### WHAT YOU WILL DO
Print, exactly and without pictures, the lines from the one where "Which of D, E, F, H, L, Q, S" appears down to the end of the entries.

[Spatial grounding data]
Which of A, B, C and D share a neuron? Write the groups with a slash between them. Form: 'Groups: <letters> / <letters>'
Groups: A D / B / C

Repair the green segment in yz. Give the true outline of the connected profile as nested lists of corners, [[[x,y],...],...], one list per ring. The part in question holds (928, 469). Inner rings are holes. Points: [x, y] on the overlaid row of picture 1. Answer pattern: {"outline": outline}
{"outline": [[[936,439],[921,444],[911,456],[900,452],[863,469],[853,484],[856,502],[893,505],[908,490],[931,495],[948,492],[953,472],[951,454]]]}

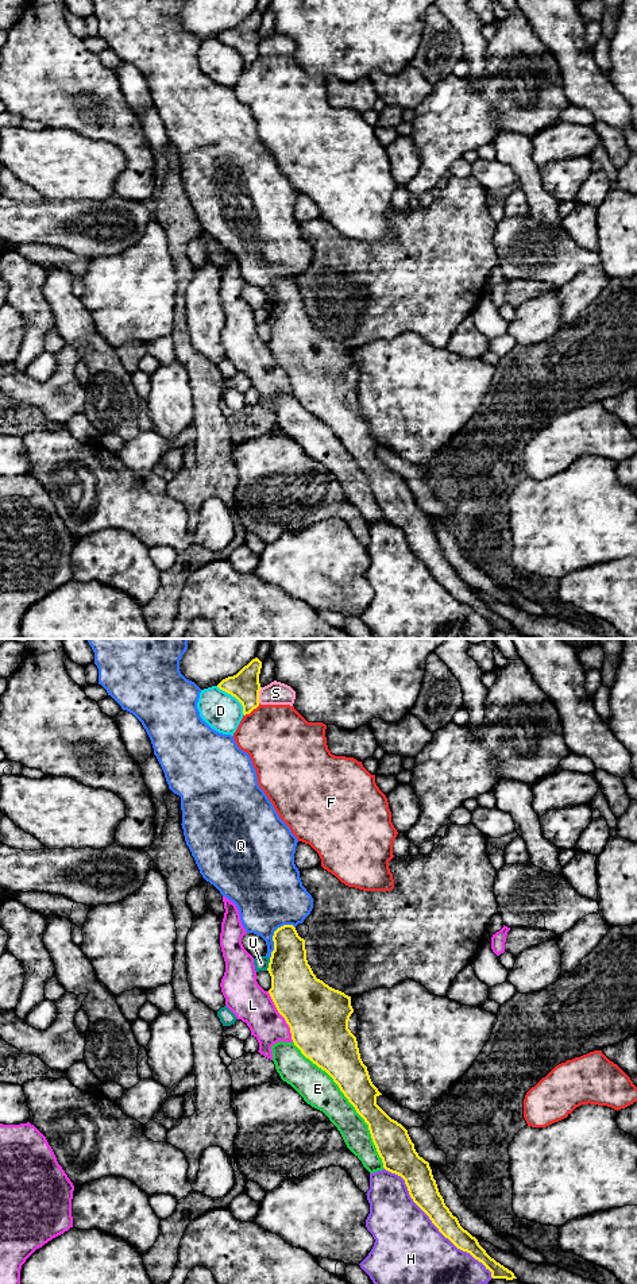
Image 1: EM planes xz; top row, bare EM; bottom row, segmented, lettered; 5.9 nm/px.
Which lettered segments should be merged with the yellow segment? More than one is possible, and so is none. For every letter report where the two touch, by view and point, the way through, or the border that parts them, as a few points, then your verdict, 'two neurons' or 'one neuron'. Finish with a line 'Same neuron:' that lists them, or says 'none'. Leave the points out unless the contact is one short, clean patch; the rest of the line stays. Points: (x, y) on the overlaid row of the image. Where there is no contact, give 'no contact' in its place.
D: meets yellow in xz at (234, 696); two neurons
E: meets yellow in xz at (350, 1102); two neurons
F: meets yellow in xz at (251, 710); two neurons
H: meets yellow in xz at (433, 1223); two neurons
L: meets yellow in xz at (282, 1015); two neurons
Q: meets yellow in xz at (273, 936); two neurons
S: meets yellow in xz at (258, 696); two neurons
U: meets yellow in xz at (269, 964); border along xz (270, 959), (266, 970); two neurons
Same neuron: none

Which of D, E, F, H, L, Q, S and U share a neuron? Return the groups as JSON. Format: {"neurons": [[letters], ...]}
{"neurons": [["D"], ["E"], ["F"], ["H"], ["L"], ["Q"], ["S"], ["U"]]}

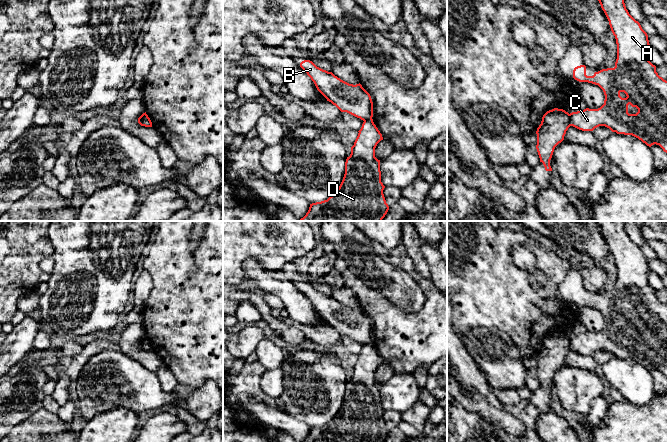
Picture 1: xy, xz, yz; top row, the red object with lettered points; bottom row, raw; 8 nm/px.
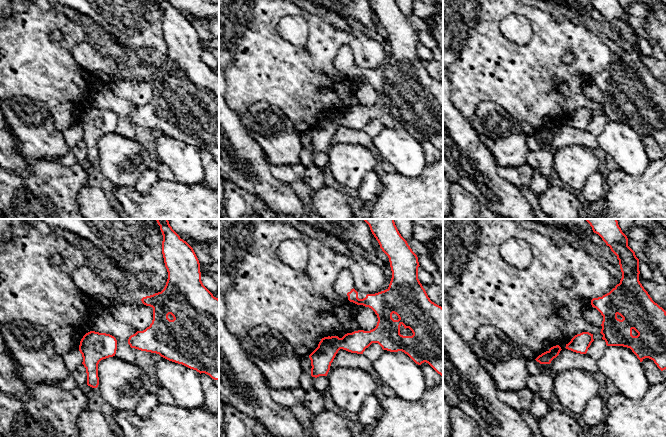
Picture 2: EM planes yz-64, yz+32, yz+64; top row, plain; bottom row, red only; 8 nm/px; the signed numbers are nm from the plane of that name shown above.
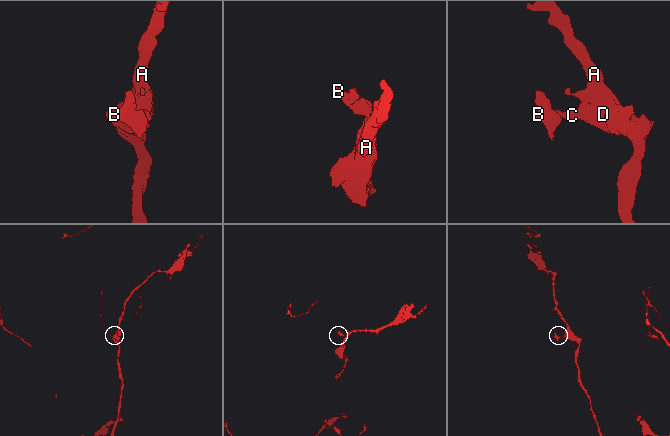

### EXERCISE SOLUTION
Which of D, E, F, H, L, Q, S and U share a neuron? Return the groups as JSON. Format: {"neurons": [[letters], ...]}
{"neurons": [["D"], ["E"], ["F"], ["H"], ["L"], ["Q"], ["S"], ["U"]]}

Picture 1: xy, xz, yz; top row, the red object with lettered points; bottom row, raw; 8 nm/px.
Picture 2: EM planes yz-64, yz+32, yz+64; top row, plain; bottom row, red only; 8 nm/px; the signed numbers are nm from the plane of that name shown above.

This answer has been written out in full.